Development of a classification engine for foodDB
Diet is a major factor in many non-communicable diseases (NCDs), with poor diet a leading cause of premature death and ill health. foodDB is a unique big-data approach to monitoring, measuring and evaluating food systems and interventions, with a software and database platform collecting and processing data on over 125,000 products available to buy from eight UK supermarkets daily, and now spans 8 other countries, with 30 retailers in total. foodDB has been running since 2017 and contains a rich and complex dataset that allows for unprecedented granular analysis and is used in research such as an evaluation of the UK Soft Drinks Industry Levy, exploration of the use of price promotions on healthy compared to unhealthy products, and development of an algorithm to establish environmental indexing for food and drink products. Whilst products in foodDB are organised by the classification systems used by each specific retailer, these categories do not match up across different retailers, and do not map easily to categorisation systems used by researchers and policy makers. This heterogeneity causes difficulties in defining datasets for analysis and monitoring. The core aims of this project are to leverage the data within foodDB and machine learning techniques in order to develop an automated, generic method for classifying food and drink products into a small set of predefined categorisation systems, and to apply this method to the whole of the foodDB dataset. A supplementary component of the project, if time allows, is to develop and analyse an unsupervised categorisation system based on nutrition and environmental data, with no a priori knowledge. The output of this project will have significant impact on the research carried out and supported by foodDB and will be written up into a peer-reviewed research paper. The successful student can expect to work with a skilled, encouraging and friendly multidisciplinary group of researchers, software engineers and data scientists, applying cutting edge techniques to large datasets in a field that has real-world and immediate population health impact.

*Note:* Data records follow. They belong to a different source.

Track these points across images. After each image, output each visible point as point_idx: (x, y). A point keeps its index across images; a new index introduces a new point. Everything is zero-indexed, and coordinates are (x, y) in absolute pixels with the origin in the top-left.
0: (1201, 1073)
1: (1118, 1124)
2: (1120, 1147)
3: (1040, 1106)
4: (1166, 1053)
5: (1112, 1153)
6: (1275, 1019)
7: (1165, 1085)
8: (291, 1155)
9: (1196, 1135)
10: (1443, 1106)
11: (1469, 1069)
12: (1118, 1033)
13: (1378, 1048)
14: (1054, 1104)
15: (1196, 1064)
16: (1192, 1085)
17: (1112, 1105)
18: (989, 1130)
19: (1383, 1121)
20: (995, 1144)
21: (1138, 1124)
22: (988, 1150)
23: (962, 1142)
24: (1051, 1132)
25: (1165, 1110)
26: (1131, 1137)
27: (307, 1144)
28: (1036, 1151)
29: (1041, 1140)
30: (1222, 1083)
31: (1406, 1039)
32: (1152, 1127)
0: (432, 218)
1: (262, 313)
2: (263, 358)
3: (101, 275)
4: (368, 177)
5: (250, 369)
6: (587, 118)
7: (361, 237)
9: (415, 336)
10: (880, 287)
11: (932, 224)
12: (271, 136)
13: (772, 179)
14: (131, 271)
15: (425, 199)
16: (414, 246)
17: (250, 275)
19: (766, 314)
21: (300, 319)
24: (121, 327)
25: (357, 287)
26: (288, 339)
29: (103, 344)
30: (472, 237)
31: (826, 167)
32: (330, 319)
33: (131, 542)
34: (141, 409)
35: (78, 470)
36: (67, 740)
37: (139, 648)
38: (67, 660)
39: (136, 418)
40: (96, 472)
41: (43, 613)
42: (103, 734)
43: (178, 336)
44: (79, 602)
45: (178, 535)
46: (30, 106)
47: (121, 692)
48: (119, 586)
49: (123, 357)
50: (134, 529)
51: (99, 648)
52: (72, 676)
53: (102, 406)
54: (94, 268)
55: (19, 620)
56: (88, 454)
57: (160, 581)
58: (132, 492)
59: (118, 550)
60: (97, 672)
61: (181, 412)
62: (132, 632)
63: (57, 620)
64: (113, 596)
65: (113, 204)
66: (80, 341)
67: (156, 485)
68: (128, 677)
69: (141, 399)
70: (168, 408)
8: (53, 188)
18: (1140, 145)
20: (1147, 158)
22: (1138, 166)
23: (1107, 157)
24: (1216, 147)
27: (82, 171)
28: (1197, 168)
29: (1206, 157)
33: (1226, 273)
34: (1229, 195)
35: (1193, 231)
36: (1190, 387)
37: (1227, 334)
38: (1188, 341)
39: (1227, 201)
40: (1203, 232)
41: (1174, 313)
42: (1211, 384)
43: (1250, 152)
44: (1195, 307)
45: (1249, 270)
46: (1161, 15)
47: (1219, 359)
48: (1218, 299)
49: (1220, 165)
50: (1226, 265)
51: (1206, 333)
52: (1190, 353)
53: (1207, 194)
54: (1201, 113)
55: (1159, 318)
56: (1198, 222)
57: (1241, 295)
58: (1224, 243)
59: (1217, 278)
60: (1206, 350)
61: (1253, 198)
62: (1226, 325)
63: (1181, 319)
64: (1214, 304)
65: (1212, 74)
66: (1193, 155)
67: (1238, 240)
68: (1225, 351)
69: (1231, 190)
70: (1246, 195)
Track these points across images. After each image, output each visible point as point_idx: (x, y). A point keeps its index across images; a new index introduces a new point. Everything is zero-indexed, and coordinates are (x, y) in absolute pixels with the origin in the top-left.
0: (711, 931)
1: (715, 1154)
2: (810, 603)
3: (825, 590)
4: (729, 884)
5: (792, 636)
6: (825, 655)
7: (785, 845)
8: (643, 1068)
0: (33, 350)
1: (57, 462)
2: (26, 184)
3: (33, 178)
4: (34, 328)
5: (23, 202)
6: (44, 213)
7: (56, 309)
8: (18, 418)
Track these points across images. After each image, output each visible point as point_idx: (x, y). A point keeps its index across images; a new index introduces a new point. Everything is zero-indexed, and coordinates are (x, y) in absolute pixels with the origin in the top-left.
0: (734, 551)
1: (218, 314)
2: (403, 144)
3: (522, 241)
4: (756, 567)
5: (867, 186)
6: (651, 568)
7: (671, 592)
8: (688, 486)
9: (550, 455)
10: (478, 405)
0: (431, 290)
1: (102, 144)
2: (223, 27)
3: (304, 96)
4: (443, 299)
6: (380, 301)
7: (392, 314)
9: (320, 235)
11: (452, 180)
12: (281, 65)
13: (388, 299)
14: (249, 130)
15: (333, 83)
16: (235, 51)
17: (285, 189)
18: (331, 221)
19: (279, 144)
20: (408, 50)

This is an exciting project, and we hope you’ll be interested in joining us to:
- Help to find the big answers to big questions in public health, tackling obesity, diabetes and other non-communicable diseases
- Use data science, big data, and cutting-edge technology in a real world setting to help people live healthier, happier lives
- Work in the fantastic Big Data Institute, the world’s largest health big data institute
- Conduct research at the intersection of technology, data, science, diet, nutrition and public health
- Be part of a fantastic, fun, interesting, multidisciplinary and growing team
- Learn, create, innovate and take responsibility for your research
Who we’re looking for
We’re looking for someone who enjoys creating, building and delivering digital solutions, is data-driven and knows how to manipulate data and solve problems creatively. If the challenge of making a difference to public health, building and using fantastic technology, digging into large datasets is of interest, we’d love you to submit an application. If you want further information, please contact Dr Richie Harrington at firstname.lastname@example.org .
The core component of this project is envisaged to take 10-12 weeks to complete.
This project would be most suited to someone adept at software programming in Python (equivalent R skills would also be considered), and with prior experience in basic machine learning techniques, particularly those involved in classification.